CLICK HERE FOR BLOGGER TEMPLATES AND MYSPACE LAYOUTS »

Wednesday, July 2, 2008

Obituary bitching

I still subscribe to my hometown newspaper. I come from a tiny little town in the midwest, one very rooted in its church community, and the youth are eagerly waiting for Kevin Bacon to come teach them how to dance. I love the hometown newspaper (the Idiot Paper, if you will) because it lets me catch up on the town gossip despite no longer living there -- who's getting married, who's engaged, who got arrested, who had kids, etc. etc.

The obituaries are usually pretty boring, just because it's mostly old people and let's be honest, when someone's 87 when they die, you can just skim over the article because it's no real shock.

The best part, though, is the pictures. I swear to Christ, my high school senior portrait will be used in my obituary. I don't care if I am 102 -- my obituary will feature the young, supple 17-year-old me because damnit, I was hot. Sometimes you see the old people as they were in their most recent church directory photo. You get the idea.

Well this week I opened up the paper and let out a shocked/disgusted "GOO!!!!" There, in the middle of the page, was some woman I [surprisingly] didn't know, who had passed away from cancer. And her obituary photo was obviously taken in her last days. Hospital gown hanging off her emaciated frame, head bald from chemotherapy, looking tired and ready to move on to the next journey.

Please don't mistake this for me being insensitive. Okay, I'm probably being insensitive. Cancer is a horrible monster of a disease. That's not what I'm making fun of. But seriously? Is that SERIOUSLY the picture her husband/family felt most appropriate to post with her obituary?

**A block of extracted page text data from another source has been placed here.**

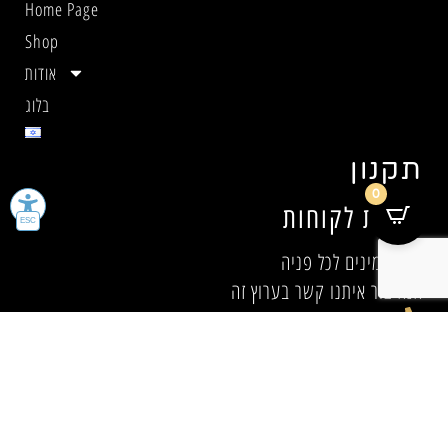
Home Page
Shop
אודות
בלוג
תקנון
0
שירות לקוחות
אנו זמינים לכל פניה.
אנא צור איתנו קשר בערוץ זה
054-7490106
sales@toanami.co.il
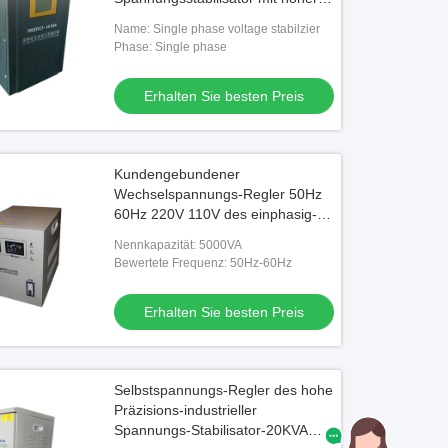
Präzision
Name: Single phase voltage stabilzier
Phase: Single phase
Erhalten Sie besten Preis
Kundengebundener
Wechselspannungs-Regler 50Hz
60Hz 220V 110V des einphasig-
5000VA
Nennkapazität: 5000VA
Bewertete Frequenz: 50Hz-60Hz
Erhalten Sie besten Preis
Selbstspannungs-Regler des hohe
Präzisions-industrieller
Spannungs-Stabilisator-20KVA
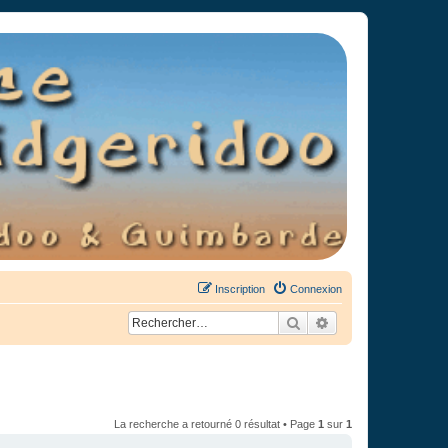
Inscription
Connexion
Rechercher
Recherche avancée
La recherche a retourné 0 résultat • Page
1
sur
1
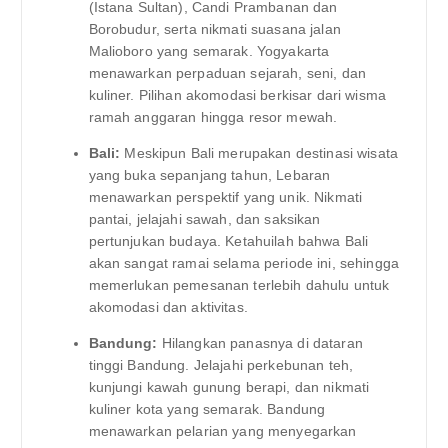
(Istana Sultan), Candi Prambanan dan
Borobudur, serta nikmati suasana jalan
Malioboro yang semarak. Yogyakarta
menawarkan perpaduan sejarah, seni, dan
kuliner. Pilihan akomodasi berkisar dari wisma
ramah anggaran hingga resor mewah.
Bali:
Meskipun Bali merupakan destinasi wisata
yang buka sepanjang tahun, Lebaran
menawarkan perspektif yang unik. Nikmati
pantai, jelajahi sawah, dan saksikan
pertunjukan budaya. Ketahuilah bahwa Bali
akan sangat ramai selama periode ini, sehingga
memerlukan pemesanan terlebih dahulu untuk
akomodasi dan aktivitas.
Bandung:
Hilangkan panasnya di dataran
tinggi Bandung. Jelajahi perkebunan teh,
kunjungi kawah gunung berapi, dan nikmati
kuliner kota yang semarak. Bandung
menawarkan pelarian yang menyegarkan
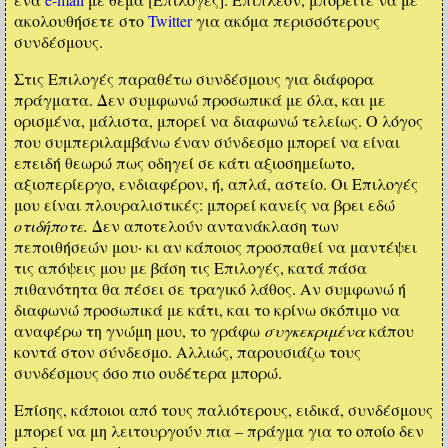
ακολουθήσετε στο
Twitter
για ακόμα περισσότερους
συνδέσμους.
Στις Επιλογές παραθέτω συνδέσμους για διάφορα
πράγματα. Δεν συμφωνώ προσωπικά με όλα, και με
ορισμένα, μάλιστα, μπορεί να διαφωνώ τελείως. Ο λόγος
που συμπεριλαμβάνω έναν σύνδεσμο μπορεί να είναι
επειδή θεωρώ πως οδηγεί σε κάτι αξιοσημείωτο,
αξιοπερίεργο, ενδιαφέρον, ή, απλά, αστείο. Οι Επιλογές
μου είναι πλουραλιστικές: μπορεί κανείς να βρει εδώ
οτιδήποτε.
Δεν αποτελούν αντανάκλαση των
πεποιθήσεών μου· κι αν κάποιος προσπαθεί να μαντέψει
τις απόψεις μου με βάση τις Επιλογές, κατά πάσα
πιθανότητα θα πέσει σε τραγικό λάθος. Αν συμφωνώ ή
διαφωνώ προσωπικά με κάτι, και το κρίνω σκόπιμο να
αναφέρω τη γνώμη μου, το γράφω
συγκεκριμένα
κάπου
κοντά στον σύνδεσμο. Αλλιώς, παρουσιάζω τους
συνδέσμους όσο πιο ουδέτερα μπορώ.
Επίσης, κάποιοι από τους παλιότερους, ειδικά, συνδέσμους
μπορεί να μη λειτουργούν πια – πράγμα για το οποίο δεν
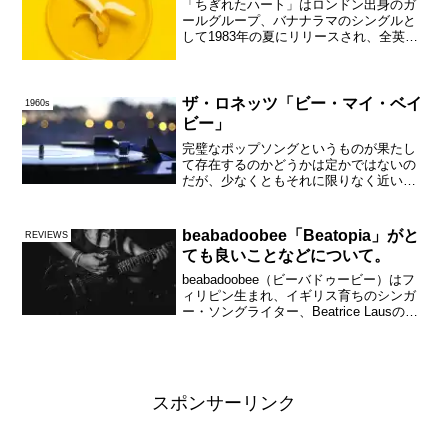
「ちぎれたハート」はロンドン出身のガ
ールグループ、バナナラマのシングルと
して1983年の夏にリリースされ、全英シ
ングルチャートで最高8位を記録した。イ
ギリスでは「イット・エイント・ホワッ
ト・ユー・ドゥ」「リアリー・セイン
グ・サムシング」「シ...
ザ・ロネッツ「ビー・マイ・ベイ
1960s
ビー」
完璧なポップソングというものが果たし
て存在するのかどうかは定かではないの
だが、少なくともそれに限りなく近いも
のの1つとして、ザ・ロネッツの「ビー・
マイ・ベイビー」が挙げられるのではな
いだろうか。1963年の夏にリリースさ
beabadoobee「Beatopia」がと
REVIEWS
れ、10月に全米シン...
ても良いことなどについて。
beabadoobee（ビーバドゥービー）はフ
ィリピン生まれ、イギリス育ちのシンガ
ー・ソングライター、Beatrice Lausのア
ーティスト名である。初めてギターで作
曲した曲だという「Coffee」がYouTube
で30万回以上再生された...
スポンサーリンク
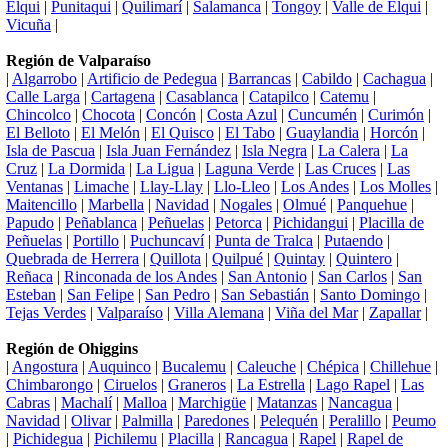
Elqui
|
Punitaqui
|
Quilimarí
|
Salamanca
|
Tongoy
|
Valle de Elqui
|
Vicuña
|
Región de Valparaíso
|
Algarrobo
|
Artificio de Pedegua
|
Barrancas
|
Cabildo
|
Cachagua
|
Calle Larga
|
Cartagena
|
Casablanca
|
Catapilco
|
Catemu
|
Chincolco
|
Chocota
|
Concón
|
Costa Azul
|
Cuncumén
|
Curimón
|
El Belloto
|
El Melón
|
El Quisco
|
El Tabo
|
Guaylandia
|
Horcón
|
Isla de Pascua
|
Isla Juan Fernández
|
Isla Negra
|
La Calera
|
La
Cruz
|
La Dormida
|
La Ligua
|
Laguna Verde
|
Las Cruces
|
Las
Ventanas
|
Limache
|
Llay-Llay
|
Llo-Lleo
|
Los Andes
|
Los Molles
|
Maitencillo
|
Marbella
|
Navidad
|
Nogales
|
Olmué
|
Panquehue
|
Papudo
|
Peñablanca
|
Peñuelas
|
Petorca
|
Pichidangui
|
Placilla de
Peñuelas
|
Portillo
|
Puchuncaví
|
Punta de Tralca
|
Putaendo
|
Quebrada de Herrera
|
Quillota
|
Quilpué
|
Quintay
|
Quintero
|
Reñaca
|
Rinconada de los Andes
|
San Antonio
|
San Carlos
|
San
Esteban
|
San Felipe
|
San Pedro
|
San Sebastián
|
Santo Domingo
|
Tejas Verdes
|
Valparaíso
|
Villa Alemana
|
Viña del Mar
|
Zapallar
|
Región de Ohiggins
|
Angostura
|
Auquinco
|
Bucalemu
|
Caleuche
|
Chépica
|
Chillehue
|
Chimbarongo
|
Ciruelos
|
Graneros
|
La Estrella
|
Lago Rapel
|
Las
Cabras
|
Machalí
|
Malloa
|
Marchigüe
|
Matanzas
|
Nancagua
|
Navidad
|
Olivar
|
Palmilla
|
Paredones
|
Pelequén
|
Peralillo
|
Peumo
|
Pichidegua
|
Pichilemu
|
Placilla
|
Rancagua
|
Rapel
|
Rapel de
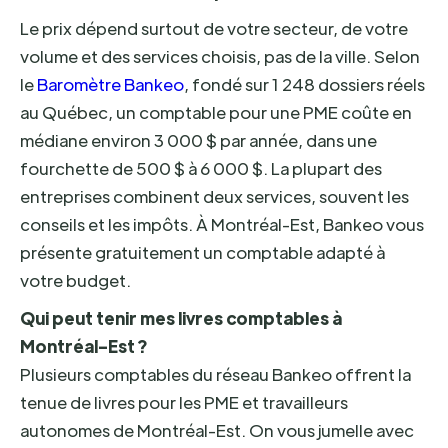
Le prix dépend surtout de votre secteur, de votre
volume et des services choisis, pas de la ville. Selon
le
Baromètre Bankeo
, fondé sur 1 248 dossiers réels
au Québec, un comptable pour une PME coûte en
médiane environ 3 000 $ par année, dans une
fourchette de 500 $ à 6 000 $. La plupart des
entreprises combinent deux services, souvent les
conseils et les impôts. À Montréal-Est, Bankeo vous
présente gratuitement un comptable adapté à
votre budget.
Qui peut tenir mes livres comptables à
Montréal-Est ?
Plusieurs comptables du réseau Bankeo offrent la
tenue de livres pour les PME et travailleurs
autonomes de Montréal-Est. On vous jumelle avec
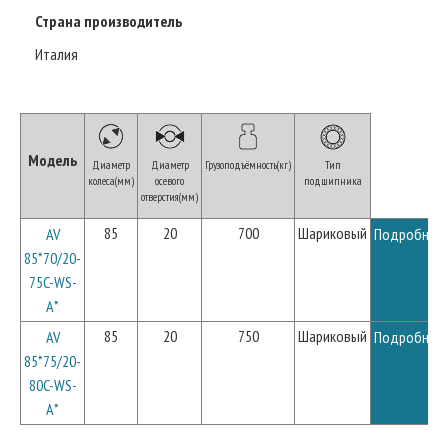
Страна производитель
Италия
Модель
Диаметр
Диаметр
Грузоподъёмность(кг)
Тип
колеса(мм)
осевого
подшипника
отверстия(мм)
85
20
700
Шариковый
AV
Подробнее
85*70/20-
75C-WS-
A*
85
20
750
Шариковый
AV
Подробнее
85*75/20-
80C-WS-
A*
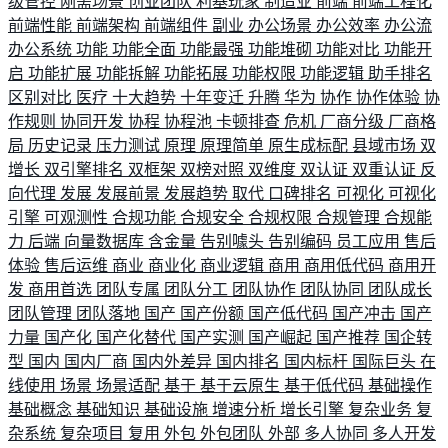
级管控
刚需场景
创业团队
利基玩家
制造业
前端
前端工程化
前端性能
前端架构
前端组件
副业
办公场景
办公效率
办公流
办公系统
功能
功能全面
功能最强
功能堆砌
功能对比
功能开
启
功能扩展
功能拆解
功能拓展
功能权限
功能逻辑
助手排名
区别对比
医疗
十大趋势
十年变迁
升腾
华为
协作
协作体验
协
作规则
协同开发
协程
协程池
卡顿排查
危机
厂商分级
厂商格
局
历史记录
压力测试
原理
原理简单
原生成标配
县域市场
双
增长
双引擎排名
双框架
双榜对照
双维度
双认证
双重认证
反
向代理
发展
发展前景
发展趋势
取代
口碑排名
可视化
可视化
引擎
可观测性
合规功能
合规安全
合规权限
合规管理
合规能
力
后端
向量数据库
含金量
告别噱头
告别编码
员工应用
售后
体验
售后运维
商业
商业化
商业逻辑
商用
商用低代码
商用开
发
商用首选
团队专属
团队分工
团队协作
团队协同
团队成长
团队管理
团队落地
国产
国产份额
国产低代码
国产冲击
国产
力量
国产化
国产化替代
国产实测
国产崛起
国产推荐
国企转
型
国内
国内厂商
国内外差异
国内排名
国内标杆
国际巨头
在
线使用
场景
场景适配
基于
基于云原生
基于低代码
基础操作
基础概念
基础知识
基础设施
增速分析
增长引擎
复杂业务
复
杂系统
复杂项目
复用
外包
外包团队
外部
多人协同
多人开发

REALLY?

If I died of cancer and Dear Husband A -- I don't care HOW grief-stricken he would be -- put a picture of me in my last bald, emaciated days on earth in the paper, I would come back and haunt him every minute for the remainder of his life. And not the sweet dream-sequence hauntings of the cute old couples you hear about sometimes. "He came and sat next to me on the bed and smiled, and he was surrounded in light." NO. I would come back and make sure he knew how bad he'd screwed up. Forever. I'd probably continue to nag and remind him about it in the afterlife.

I would make sure my husband knew for all eternity what a grave mistake it was to put a picture like that in the paper for everyone to see and write blog posts about.

In other news, I've been thinking, I hope I at least look really hot in my bikini when I go to hell.

1 comments:

Erica Kain said...

Stella and I have an agreement, or really a threat. Which is, whoever dies first will be SCREWED by the other one in her obituary. My current headline for her is "Stella Haven, Pez Collector" and I have a really ugly picture of her with big fat arms that will be used alongside this. It's like a revenge obit, I guess.